**Reading text:**
◇ ◇ ◇ ◇ ◇

[comp.protocols.tcp-ip] The case of the phantom KEEPALIVEs

earle@POSEUR.JPL.NASA.GOV (Greg Earle - Sun JPL on-site Software Support) (08/15/90)

I don't want to start the religious war over KEEPALIVEs again, but ...

Has anyone ever run across this kind of behavior?  If so, please respond to
millis%sunpeaks.Central@Sun.COM (a.k.a. millis@sunpeaks.Central.Sun.COM).
BTW, the 2 machines described in question are running SunOS 4.0.3, which I
think has a 4.3BSD-Tahoe-ish TCP (but not all the latest goodies; they were
added in SunOS 4.1).  Thanks.

------- Begin Included Message

I have a Sybase application which fails occasionally because of TCP resets.
Here's the details:

The application is split across 2 machines - client and server.

1- Client (Sun-4/330) negotiates a TCP connection to the server (Sun-4/280)
   (Sybase TCP port)

2- Client uses the TCP connection to send transactions and recieve
   transactions from the server.

3- The connection stays open (by design), even during long periods of idleness.

4- The application sends transactions asychronously, every few minutes
   typically.

5- The above behavior may continue indefinitely; at least it is SUPPOSED to.

6- TCP KEEPALIVE is turned ON on the server, but OFF on the client.
   Therefore, during idle periods, the server TCP sends a KEEPALIVE every 75
   seconds, which the client dutifully acknowledges.

7- HOWEVER, the server TCP occasionally "misses" sending a KEEPALIVE;
   sometimes 1 or more 75-second intervals will pass with no KEEPALIVES seen
   from the server.  Sometimes the KEEPALIVES resume, but sometimes they seem
   to go away permanently.

◇ ◇ ◇ ◇ ◇

**Your tasks:**
1) In the forum post, how often does the server TCP send a KEEPALIVE during idle periods?
2) List every email address that appears in the forum post.
3) Write out the stretch of the forum post from "4- The application" through "on the client.".

**Spatial reasoning question data:**
◇ ◇ ◇ ◇ ◇

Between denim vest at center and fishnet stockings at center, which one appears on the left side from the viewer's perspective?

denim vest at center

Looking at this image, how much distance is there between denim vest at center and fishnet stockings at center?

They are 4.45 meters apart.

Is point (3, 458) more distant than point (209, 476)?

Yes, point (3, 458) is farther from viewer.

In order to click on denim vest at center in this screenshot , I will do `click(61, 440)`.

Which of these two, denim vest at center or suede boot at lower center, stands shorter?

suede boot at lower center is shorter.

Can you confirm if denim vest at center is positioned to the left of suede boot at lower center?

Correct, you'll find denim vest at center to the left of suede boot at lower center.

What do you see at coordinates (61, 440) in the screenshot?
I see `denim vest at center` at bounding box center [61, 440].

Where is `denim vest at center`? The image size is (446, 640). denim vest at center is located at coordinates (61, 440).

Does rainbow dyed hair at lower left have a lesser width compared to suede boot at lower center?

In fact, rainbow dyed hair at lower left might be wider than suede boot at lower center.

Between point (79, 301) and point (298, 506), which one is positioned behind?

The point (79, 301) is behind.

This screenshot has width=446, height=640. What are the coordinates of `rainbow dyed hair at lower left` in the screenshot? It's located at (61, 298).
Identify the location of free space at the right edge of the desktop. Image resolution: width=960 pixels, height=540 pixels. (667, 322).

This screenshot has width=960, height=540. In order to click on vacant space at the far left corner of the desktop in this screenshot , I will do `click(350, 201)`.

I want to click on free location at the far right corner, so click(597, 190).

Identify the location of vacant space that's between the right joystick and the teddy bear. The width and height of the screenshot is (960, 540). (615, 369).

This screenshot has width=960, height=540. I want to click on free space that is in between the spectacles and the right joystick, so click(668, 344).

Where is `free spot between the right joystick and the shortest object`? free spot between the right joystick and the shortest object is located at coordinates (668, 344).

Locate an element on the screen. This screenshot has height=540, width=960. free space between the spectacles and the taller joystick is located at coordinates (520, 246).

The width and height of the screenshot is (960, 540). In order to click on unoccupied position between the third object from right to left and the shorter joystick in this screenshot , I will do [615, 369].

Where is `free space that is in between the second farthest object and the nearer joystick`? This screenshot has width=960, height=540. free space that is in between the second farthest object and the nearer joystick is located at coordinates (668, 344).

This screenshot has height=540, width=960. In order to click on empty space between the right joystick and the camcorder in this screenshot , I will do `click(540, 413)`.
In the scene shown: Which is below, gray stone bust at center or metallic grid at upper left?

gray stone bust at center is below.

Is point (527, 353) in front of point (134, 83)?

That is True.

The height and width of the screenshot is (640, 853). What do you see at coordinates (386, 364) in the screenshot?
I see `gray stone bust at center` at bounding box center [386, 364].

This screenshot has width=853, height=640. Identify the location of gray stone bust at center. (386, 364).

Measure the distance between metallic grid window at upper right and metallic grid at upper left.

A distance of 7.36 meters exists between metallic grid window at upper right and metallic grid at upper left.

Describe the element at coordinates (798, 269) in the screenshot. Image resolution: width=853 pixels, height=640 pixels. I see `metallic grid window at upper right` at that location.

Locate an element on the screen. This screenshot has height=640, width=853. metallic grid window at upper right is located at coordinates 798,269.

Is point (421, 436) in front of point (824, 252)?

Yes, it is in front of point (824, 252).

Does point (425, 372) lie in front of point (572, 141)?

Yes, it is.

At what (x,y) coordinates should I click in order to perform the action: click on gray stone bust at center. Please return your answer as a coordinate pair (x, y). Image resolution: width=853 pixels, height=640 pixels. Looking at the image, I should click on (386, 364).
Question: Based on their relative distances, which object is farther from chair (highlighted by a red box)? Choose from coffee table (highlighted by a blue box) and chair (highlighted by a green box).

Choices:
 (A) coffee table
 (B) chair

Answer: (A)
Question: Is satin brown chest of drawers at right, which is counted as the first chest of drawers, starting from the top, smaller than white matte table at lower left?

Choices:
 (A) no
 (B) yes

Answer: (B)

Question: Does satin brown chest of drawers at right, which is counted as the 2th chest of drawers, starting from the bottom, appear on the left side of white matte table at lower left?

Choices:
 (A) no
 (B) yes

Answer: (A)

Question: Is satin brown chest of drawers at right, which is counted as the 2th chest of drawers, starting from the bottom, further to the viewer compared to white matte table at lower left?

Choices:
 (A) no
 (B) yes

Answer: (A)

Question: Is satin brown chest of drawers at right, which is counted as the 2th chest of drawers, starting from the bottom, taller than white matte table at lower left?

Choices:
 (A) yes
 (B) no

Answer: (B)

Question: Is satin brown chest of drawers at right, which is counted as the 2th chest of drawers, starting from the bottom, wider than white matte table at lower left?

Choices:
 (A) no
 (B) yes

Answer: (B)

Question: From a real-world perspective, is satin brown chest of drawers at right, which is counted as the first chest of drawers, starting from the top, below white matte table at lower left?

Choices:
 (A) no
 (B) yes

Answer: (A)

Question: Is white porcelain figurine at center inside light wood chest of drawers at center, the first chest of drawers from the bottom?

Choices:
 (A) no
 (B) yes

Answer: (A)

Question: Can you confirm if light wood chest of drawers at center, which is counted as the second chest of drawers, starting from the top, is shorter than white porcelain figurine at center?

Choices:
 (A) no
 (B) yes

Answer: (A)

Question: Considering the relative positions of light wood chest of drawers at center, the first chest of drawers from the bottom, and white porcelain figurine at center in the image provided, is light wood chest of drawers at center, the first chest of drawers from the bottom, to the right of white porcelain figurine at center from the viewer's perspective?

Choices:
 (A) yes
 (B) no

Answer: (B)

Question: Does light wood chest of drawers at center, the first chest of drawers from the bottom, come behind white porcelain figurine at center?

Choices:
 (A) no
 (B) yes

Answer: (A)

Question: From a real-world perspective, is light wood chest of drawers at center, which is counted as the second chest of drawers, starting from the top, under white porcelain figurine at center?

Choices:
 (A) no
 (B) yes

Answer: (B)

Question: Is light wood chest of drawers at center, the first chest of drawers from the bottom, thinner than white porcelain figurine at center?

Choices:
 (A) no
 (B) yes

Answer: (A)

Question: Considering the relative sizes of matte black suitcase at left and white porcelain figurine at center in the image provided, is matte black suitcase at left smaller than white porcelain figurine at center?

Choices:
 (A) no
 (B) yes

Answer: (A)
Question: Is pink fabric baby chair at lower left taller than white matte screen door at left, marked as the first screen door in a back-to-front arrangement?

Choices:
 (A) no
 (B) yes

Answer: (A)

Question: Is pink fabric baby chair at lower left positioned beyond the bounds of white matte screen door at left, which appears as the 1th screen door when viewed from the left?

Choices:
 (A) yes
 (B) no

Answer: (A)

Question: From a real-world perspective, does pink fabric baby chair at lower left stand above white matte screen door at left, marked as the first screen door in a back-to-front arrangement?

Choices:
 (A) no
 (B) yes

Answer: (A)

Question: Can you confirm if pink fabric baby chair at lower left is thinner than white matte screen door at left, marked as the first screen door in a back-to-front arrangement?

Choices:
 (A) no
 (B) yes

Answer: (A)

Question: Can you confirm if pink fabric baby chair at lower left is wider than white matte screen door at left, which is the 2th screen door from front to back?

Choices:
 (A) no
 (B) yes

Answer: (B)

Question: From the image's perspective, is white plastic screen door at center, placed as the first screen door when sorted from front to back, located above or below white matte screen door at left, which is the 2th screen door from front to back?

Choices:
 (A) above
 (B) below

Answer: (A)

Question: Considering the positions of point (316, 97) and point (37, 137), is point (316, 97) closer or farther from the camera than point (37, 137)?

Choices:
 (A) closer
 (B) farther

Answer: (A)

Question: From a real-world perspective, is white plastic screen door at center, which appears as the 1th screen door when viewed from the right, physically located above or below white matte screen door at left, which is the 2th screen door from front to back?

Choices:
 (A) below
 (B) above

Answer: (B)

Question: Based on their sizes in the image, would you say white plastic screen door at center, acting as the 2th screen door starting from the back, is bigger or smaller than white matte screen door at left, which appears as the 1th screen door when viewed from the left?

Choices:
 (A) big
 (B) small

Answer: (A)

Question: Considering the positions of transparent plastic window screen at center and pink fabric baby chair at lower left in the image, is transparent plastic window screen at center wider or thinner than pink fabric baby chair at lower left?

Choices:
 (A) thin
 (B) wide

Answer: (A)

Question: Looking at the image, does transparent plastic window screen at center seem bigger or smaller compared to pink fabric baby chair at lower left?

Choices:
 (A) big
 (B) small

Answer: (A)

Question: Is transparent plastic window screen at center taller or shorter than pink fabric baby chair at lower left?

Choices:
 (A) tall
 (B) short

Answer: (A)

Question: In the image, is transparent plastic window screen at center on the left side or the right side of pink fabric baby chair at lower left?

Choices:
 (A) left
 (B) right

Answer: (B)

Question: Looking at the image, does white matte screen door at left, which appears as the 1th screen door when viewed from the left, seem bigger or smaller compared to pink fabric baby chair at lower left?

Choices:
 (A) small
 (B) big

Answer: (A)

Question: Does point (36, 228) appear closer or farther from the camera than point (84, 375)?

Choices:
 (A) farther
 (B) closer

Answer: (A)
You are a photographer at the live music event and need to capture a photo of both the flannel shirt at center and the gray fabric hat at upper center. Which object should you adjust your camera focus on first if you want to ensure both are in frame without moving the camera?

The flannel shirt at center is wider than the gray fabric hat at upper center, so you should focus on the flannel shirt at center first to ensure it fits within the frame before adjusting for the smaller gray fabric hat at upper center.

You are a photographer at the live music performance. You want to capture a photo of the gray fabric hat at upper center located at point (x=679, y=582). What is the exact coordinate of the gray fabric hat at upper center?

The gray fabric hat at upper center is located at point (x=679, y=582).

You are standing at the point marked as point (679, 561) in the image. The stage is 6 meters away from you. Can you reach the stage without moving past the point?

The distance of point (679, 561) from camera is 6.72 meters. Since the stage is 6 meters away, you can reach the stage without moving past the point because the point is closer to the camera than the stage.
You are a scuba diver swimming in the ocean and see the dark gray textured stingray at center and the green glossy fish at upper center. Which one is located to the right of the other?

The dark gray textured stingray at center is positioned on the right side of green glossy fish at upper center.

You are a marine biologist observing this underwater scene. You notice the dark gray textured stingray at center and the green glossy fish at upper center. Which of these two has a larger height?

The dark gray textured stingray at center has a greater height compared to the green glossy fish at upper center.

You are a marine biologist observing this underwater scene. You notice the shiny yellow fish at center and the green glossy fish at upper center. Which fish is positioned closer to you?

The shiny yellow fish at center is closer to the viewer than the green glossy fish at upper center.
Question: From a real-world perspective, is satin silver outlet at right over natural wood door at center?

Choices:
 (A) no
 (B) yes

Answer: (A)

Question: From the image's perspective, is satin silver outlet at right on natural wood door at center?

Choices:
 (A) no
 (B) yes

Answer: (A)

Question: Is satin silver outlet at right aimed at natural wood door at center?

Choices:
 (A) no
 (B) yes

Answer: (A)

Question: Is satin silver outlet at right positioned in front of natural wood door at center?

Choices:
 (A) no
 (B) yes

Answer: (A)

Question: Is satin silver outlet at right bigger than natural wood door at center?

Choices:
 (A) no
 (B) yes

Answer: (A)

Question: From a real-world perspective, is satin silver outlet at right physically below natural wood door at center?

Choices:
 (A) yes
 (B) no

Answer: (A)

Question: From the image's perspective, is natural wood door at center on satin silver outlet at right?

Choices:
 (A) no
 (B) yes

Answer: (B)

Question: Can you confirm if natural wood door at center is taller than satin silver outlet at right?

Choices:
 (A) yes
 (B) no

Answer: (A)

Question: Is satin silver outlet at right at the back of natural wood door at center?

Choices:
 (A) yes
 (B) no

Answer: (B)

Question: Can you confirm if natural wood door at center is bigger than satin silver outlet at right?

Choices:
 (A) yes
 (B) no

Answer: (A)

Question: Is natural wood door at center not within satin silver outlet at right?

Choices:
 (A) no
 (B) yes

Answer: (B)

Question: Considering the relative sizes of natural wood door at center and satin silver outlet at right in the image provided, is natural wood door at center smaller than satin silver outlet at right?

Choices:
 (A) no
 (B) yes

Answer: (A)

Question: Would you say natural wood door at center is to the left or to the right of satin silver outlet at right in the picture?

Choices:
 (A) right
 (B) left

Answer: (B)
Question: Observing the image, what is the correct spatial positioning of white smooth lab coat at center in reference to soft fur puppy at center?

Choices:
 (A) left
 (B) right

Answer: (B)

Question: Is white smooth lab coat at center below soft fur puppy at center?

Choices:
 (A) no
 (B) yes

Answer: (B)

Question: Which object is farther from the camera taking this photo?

◇ ◇ ◇ ◇ ◇

**Answers for the exercise:**
1) Every 75 seconds.

2) earle@POSEUR.JPL.NASA.GOV, millis%sunpeaks.Central@Sun.COM, millis@sunpeaks.Central.Sun.COM

3)
4- The application sends transactions asychronously, every few minutes
   typically.

5- The above behavior may continue indefinitely; at least it is SUPPOSED to.

6- TCP KEEPALIVE is turned ON on the server, but OFF on the client.